Negotiated Prices, Formulary Could Cut Medicare Rx Spending

Findings based on analysis of 31 different insulin products using 2017 VA formulary and prices
insulin vial
insulin vial

WEDNESDAY, Feb. 5, 2020 (HealthDay News) -- Using negotiated prices and a defined formulary, similar to the Department of Veterans Affairs (VA), Medicare could save billions of dollars on prescription insulin for patients with diabetes, according to a research letter published online Feb. 3 in JAMA Internal Medicine.

William B. Feldman, M.D., from Brigham and Women's Hospital in Boston, and colleagues estimated the savings that would result if Medicare Part D used VA-negotiated prices (based on the Historical VA Pharmaceutical Price Files) and the VA formulary.

The researchers found that in 2017, Medicare Part D spent $13.3 billion before rebates and $7.8 billion after estimated rebates on 31 different insulin products across six classes. If Medicare Part D had used VA-negotiated prices, it would have spent $5.0 billion, saving $2.9 billion compared with after-rebate spending.
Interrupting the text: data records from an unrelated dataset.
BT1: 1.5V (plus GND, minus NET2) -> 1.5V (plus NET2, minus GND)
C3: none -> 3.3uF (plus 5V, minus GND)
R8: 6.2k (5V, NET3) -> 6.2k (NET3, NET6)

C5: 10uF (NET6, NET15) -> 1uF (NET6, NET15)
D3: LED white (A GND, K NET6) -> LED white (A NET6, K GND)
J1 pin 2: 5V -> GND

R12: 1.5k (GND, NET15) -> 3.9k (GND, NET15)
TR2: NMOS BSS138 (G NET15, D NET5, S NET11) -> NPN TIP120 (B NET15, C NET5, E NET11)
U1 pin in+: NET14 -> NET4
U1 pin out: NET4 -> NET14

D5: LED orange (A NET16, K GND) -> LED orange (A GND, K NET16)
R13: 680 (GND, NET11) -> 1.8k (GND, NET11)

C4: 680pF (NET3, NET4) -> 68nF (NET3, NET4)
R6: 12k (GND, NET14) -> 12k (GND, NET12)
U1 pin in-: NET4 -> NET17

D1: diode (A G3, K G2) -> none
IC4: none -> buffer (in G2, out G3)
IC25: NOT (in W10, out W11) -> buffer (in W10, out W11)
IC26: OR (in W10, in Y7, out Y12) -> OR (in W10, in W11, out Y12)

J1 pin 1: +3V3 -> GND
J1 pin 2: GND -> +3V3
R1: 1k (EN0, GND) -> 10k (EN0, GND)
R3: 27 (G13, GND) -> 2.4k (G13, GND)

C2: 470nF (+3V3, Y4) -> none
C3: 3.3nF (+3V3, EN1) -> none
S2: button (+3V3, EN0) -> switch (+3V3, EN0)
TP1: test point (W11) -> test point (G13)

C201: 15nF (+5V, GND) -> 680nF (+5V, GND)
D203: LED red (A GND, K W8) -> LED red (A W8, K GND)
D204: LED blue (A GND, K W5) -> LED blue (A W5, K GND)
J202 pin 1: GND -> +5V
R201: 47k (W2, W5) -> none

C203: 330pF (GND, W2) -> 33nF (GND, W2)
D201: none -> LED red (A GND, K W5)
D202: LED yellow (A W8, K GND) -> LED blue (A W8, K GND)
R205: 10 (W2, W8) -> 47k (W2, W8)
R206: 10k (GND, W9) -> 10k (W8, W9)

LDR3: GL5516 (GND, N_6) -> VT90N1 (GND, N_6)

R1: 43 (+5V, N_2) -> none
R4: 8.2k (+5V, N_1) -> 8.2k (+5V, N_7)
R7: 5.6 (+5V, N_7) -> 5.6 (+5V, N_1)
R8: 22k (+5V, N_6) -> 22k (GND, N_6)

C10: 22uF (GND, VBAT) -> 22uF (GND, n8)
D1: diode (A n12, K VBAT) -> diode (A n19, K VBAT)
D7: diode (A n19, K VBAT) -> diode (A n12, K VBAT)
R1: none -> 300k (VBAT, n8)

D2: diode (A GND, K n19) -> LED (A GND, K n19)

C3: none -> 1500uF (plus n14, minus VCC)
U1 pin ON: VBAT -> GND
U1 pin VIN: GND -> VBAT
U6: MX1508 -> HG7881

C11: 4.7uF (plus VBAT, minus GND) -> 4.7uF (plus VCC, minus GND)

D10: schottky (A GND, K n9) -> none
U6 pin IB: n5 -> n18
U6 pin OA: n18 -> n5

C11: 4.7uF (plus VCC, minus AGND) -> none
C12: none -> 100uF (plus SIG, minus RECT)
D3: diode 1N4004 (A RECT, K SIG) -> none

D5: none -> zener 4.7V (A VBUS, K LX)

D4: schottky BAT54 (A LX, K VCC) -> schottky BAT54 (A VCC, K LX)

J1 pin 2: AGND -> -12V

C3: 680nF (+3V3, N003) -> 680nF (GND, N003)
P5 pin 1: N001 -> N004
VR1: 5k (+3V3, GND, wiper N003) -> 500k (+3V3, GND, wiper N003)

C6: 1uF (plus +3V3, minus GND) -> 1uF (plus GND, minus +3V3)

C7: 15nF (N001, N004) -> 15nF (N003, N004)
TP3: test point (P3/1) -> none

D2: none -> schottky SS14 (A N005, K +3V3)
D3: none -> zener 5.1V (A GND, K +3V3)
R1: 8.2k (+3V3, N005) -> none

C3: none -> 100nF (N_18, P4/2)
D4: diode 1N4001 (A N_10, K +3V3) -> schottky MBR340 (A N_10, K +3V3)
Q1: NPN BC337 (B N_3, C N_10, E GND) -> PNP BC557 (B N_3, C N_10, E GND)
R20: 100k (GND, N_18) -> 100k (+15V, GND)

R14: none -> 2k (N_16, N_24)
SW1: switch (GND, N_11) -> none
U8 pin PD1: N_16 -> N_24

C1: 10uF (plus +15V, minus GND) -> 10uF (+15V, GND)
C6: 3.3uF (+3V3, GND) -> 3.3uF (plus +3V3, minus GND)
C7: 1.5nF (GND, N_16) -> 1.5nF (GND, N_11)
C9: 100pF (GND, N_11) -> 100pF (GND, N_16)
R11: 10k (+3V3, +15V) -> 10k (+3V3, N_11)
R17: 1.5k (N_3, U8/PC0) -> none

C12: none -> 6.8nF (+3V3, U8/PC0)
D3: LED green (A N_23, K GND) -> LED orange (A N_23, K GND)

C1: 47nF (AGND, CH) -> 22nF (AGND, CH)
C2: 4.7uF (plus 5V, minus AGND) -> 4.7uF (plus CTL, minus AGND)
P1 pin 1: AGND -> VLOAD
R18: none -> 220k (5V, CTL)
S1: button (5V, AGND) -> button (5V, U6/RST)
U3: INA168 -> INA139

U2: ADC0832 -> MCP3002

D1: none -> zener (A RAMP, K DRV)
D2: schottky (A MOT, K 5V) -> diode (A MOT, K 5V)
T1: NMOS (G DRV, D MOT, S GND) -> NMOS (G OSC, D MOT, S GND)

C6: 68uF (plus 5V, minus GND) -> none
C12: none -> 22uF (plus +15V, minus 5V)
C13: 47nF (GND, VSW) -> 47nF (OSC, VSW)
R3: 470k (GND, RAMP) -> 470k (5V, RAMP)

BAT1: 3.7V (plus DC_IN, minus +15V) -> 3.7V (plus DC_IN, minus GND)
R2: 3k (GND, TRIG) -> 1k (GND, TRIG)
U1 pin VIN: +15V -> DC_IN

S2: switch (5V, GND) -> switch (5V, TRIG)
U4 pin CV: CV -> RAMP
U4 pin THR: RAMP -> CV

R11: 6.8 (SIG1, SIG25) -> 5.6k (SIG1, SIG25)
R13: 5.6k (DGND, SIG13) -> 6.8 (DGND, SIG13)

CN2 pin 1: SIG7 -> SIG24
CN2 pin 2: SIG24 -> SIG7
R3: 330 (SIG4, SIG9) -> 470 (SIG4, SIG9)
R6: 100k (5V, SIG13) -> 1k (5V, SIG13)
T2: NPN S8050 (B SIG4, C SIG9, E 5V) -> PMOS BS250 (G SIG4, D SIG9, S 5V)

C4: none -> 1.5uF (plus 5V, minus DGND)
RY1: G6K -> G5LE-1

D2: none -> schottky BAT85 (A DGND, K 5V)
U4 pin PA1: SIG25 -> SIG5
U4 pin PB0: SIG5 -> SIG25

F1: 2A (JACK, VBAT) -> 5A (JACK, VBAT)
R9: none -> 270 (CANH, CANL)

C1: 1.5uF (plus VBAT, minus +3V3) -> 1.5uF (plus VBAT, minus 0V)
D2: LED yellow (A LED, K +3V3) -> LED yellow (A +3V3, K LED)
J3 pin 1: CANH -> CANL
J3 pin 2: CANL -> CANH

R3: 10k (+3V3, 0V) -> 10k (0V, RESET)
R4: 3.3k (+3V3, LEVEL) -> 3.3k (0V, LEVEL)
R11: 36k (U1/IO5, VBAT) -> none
If Medicare Part D had also implemented the VA's formulary restrictions within each insulin class (and used national contract prices), total Part D spending would have been $3.5 billion, yielding savings of $4.4 billion compared with after-rebate spending.

"Our analysis underscores the potential for Congress to reduce prescription drug spending by allowing Medicare to negotiate with manufacturers and establish a formulary like the VA," the authors write.